The project also tested a range of more traditional measures used around the world for protecting freshwater biodiversity. This included adding woody debris to streams, damming-up ditches to create pools that slowed water runoff and trapped sediments, and building interception ponds to filter out nutrients and other pollutants. Together, these measures had some biodiversity benefit, but an order of magnitude lower than the clean water ponds.
Prof Chris Stoate from Game and Wildlife Conservation Trust said “It’s clear that the key ingredient to success was carefully locating new ponds in places where they would fill with clean water. To get the best effect we sited them in low intensity pasture, scrub or woodland – areas unaffected by agricultural or road pollution. Measures in other locations and with other functions didn’t work half so well.”
The project team believe that creating clean-water ponds speciﬁcally targeted for biodiversity could hold great potential as a tool to help stem, and even reverse, ongoing declines in freshwater plant biodiversity across agricultural landscapes.
The work was funded by the Environment Agency.
For further information or to interview a spokesperson please contact: Jeremy Biggs, 07590 030610.
Notes to editors
Link to the paper: https://www.sciencedirect.com/science/article/abs/pii/S0006320719310626.
High res version of photographs shown below are available here: https://freshwaterhabitats.org.uk/new-pond-photos-for-download/
- The new ponds created by the project brought back many declining freshwater plants that are almost extinct in the wider countryside including Marsh Arrowgrass (Triglochin palustris), Bristle Club-rush (Isolepis setacea) and Marestail (Hippuris vulgaris).
- Freshwater Habitats Trust has found on-going declines in countryside ponds in protected areas: https://freshwaterhabitats.org.uk/wp-content/uploads/2019/05/NPS-resurvey-summary-results-1JB.pptx. Since these ponds supported some of Britain’s most endangered freshwater plants and animals this has a big impact on UK biodiversity – out of all proportion to the apparent importance of ponds.

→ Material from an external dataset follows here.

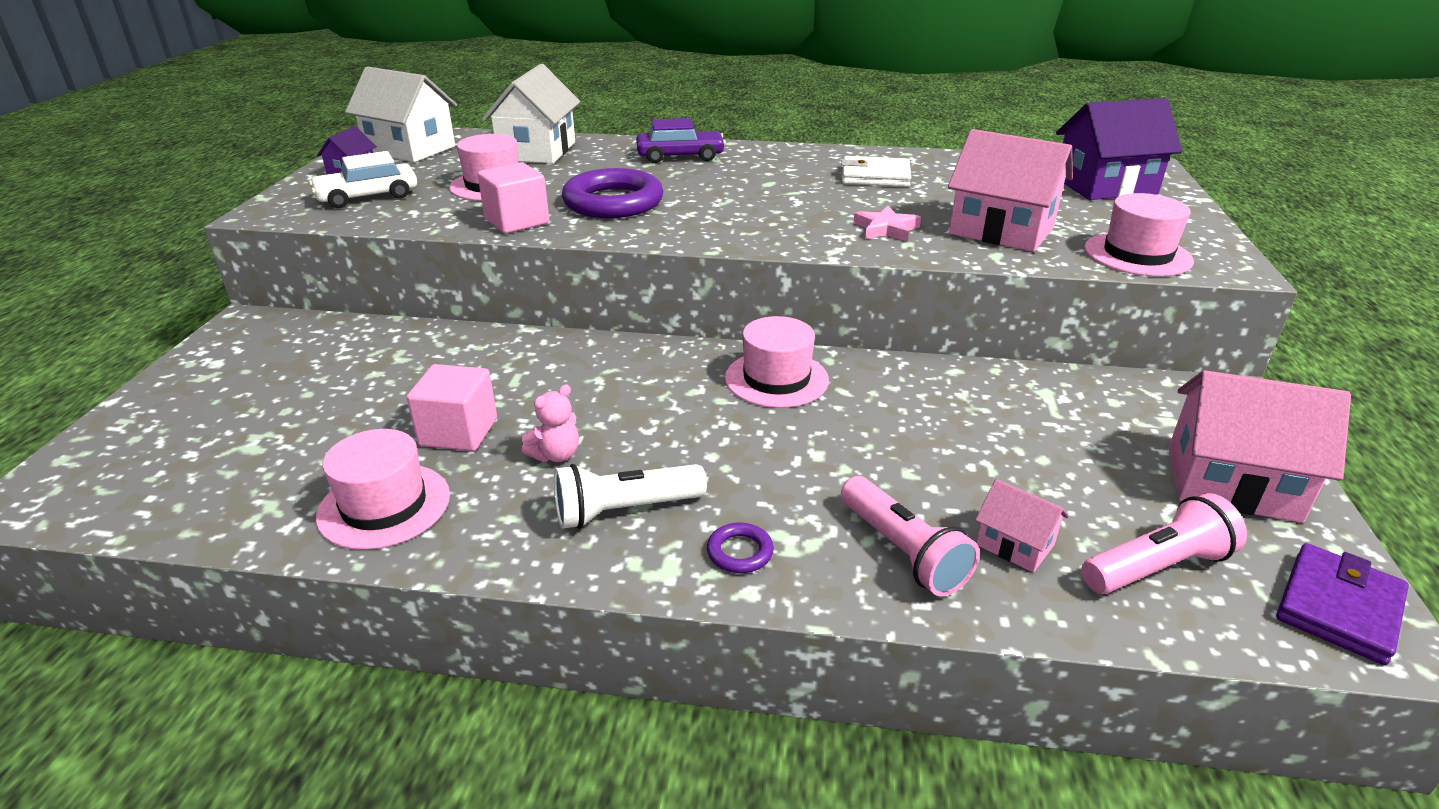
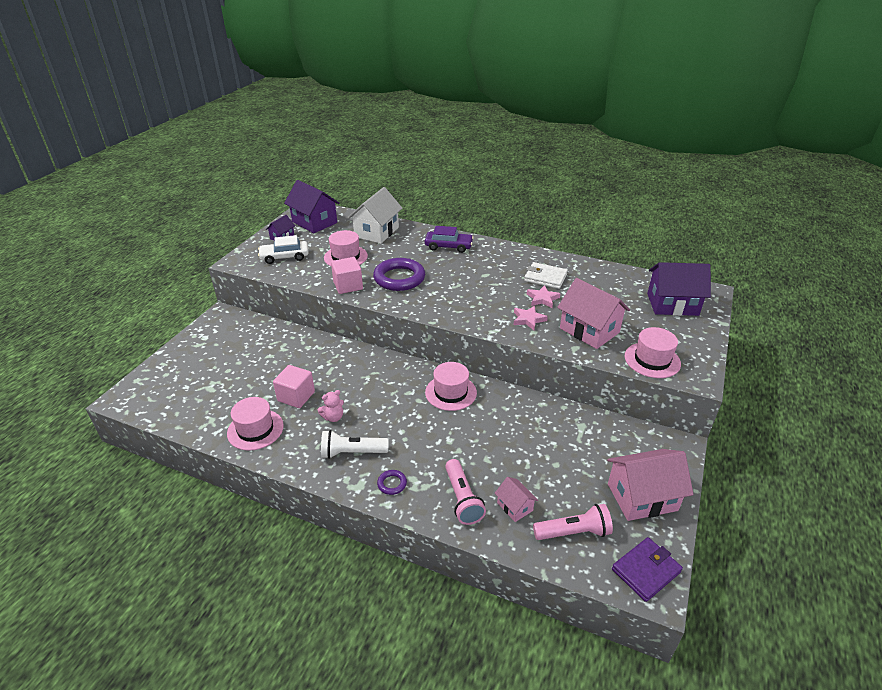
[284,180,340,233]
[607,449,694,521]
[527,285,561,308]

- WWFs Living Planet Report 2018 results indicate that species are faring much worse in freshwater systems and in tropical realms. Freshwater populations declined by an average of 83%, while realms – large regions separated by major barriers to plant and animal migration and therefore characterized by distinct assemblages of species – declined by between 23% and 89%, with the Neotropical and Indo-Pacific realms showing the steepest declines (89% and 64%, respectively). https://livingplanetindex.org/projects?main_page_project=AboutTheIndex&home_flag=1
Key facts about ponds
Ponds are often assumed to be synonymous with gardens and village greens. In fact, ponds have been made by natural processes for millennia, as well as being created by people. In Britain they occur in all landscapes from the coast to the tops of mountains.

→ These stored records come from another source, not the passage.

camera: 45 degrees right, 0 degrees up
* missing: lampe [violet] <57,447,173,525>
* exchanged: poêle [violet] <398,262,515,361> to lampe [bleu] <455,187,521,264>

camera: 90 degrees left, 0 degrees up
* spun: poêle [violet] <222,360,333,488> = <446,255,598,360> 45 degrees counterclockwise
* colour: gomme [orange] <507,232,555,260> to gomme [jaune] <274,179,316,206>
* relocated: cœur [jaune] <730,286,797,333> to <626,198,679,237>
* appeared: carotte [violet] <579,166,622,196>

Ponds are the most numerous of all freshwater habitats, with an estimated up to 3 billion globally. In the UK, and probably elsewhere, ponds support a wider variety of species than rivers or lakes but are largely ignored from water protection legislation. The Water Framework Directive, Europe’s most important water legislation, specifically excludes all waterbodies less than 50 ha, so effectively excludes all of Europe’s roughly c.10 million ponds.

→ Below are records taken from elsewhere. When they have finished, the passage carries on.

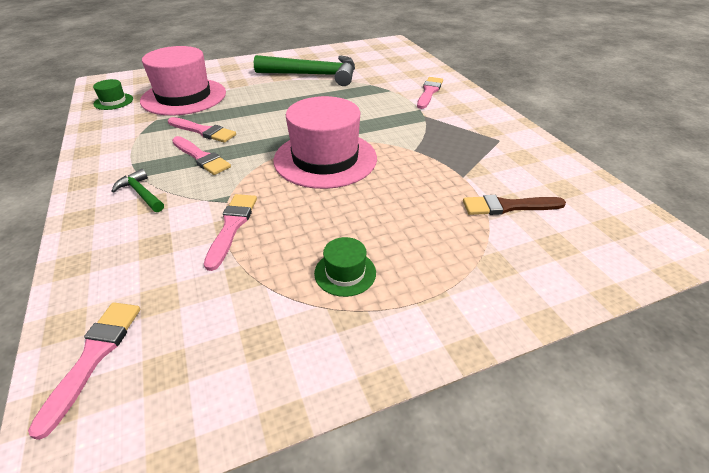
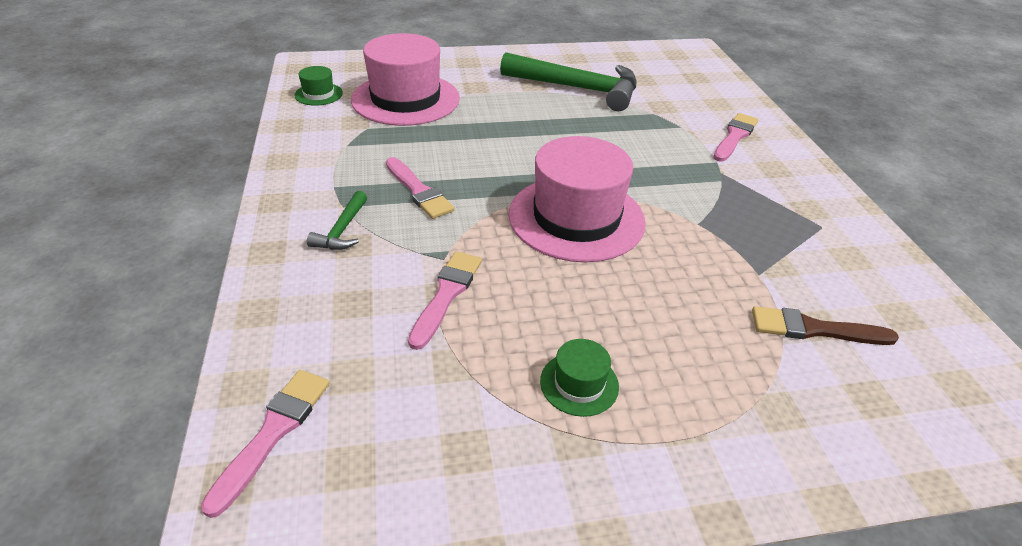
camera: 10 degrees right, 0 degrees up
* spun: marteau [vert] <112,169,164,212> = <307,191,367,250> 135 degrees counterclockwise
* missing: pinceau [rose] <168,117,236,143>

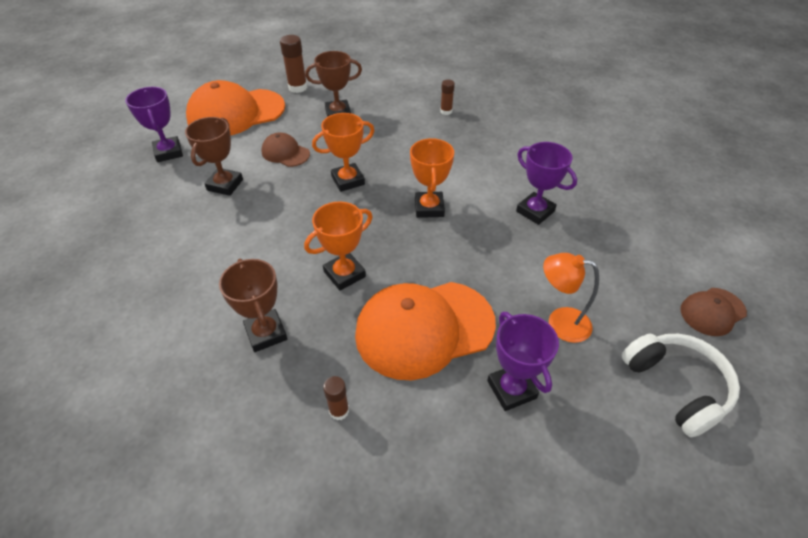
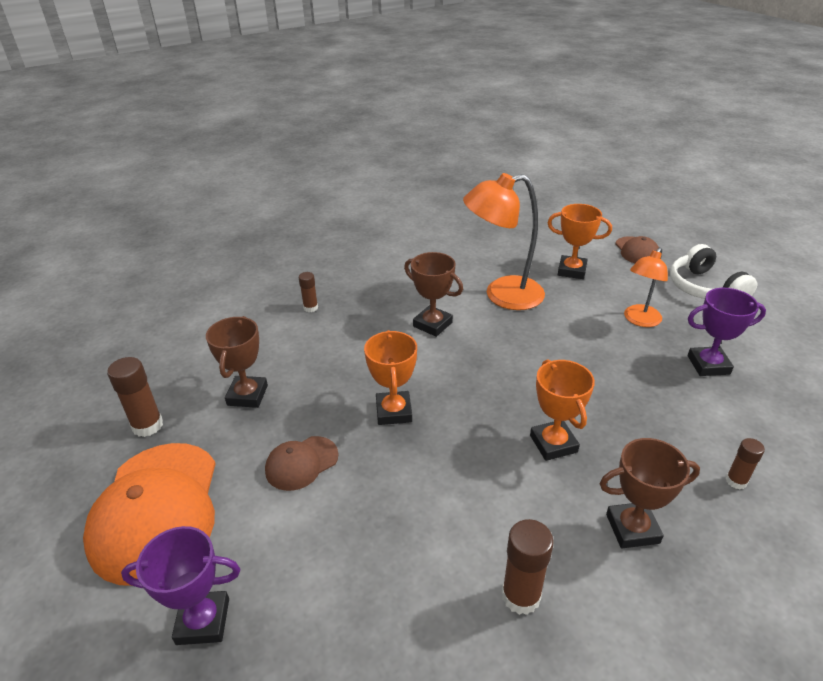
camera: 70 degrees left, 10 degrees down
* relocated: trophée [marron] <185,117,243,196> to <404,252,463,337>
* missing: casquette [orange] <355,282,496,380>
* relocated: trophée [orange] <410,138,454,218> to <548,204,612,279>
* exchanged: trophée [violet] <516,142,577,225> to lampe [orange] <463,173,545,310>
* spun: casque audio [blanc] <622,334,740,437> = <670,244,757,299> 105 degrees counterclockwise
* appeared: bâton de colle [marron] <502,519,554,615>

About The Allerton Project – Game and Wildlife Conservation Trust
The Allerton Project’s aims are to research the effects of different farming methods on wildlife and the environment, and to share the results of this research through educational activities. The Allerton Project has been working to this end for the past 25 years. More information about the results of the first two decades of research is available in Fields for the Future, which also outlines the educational activities the organisation is involved with.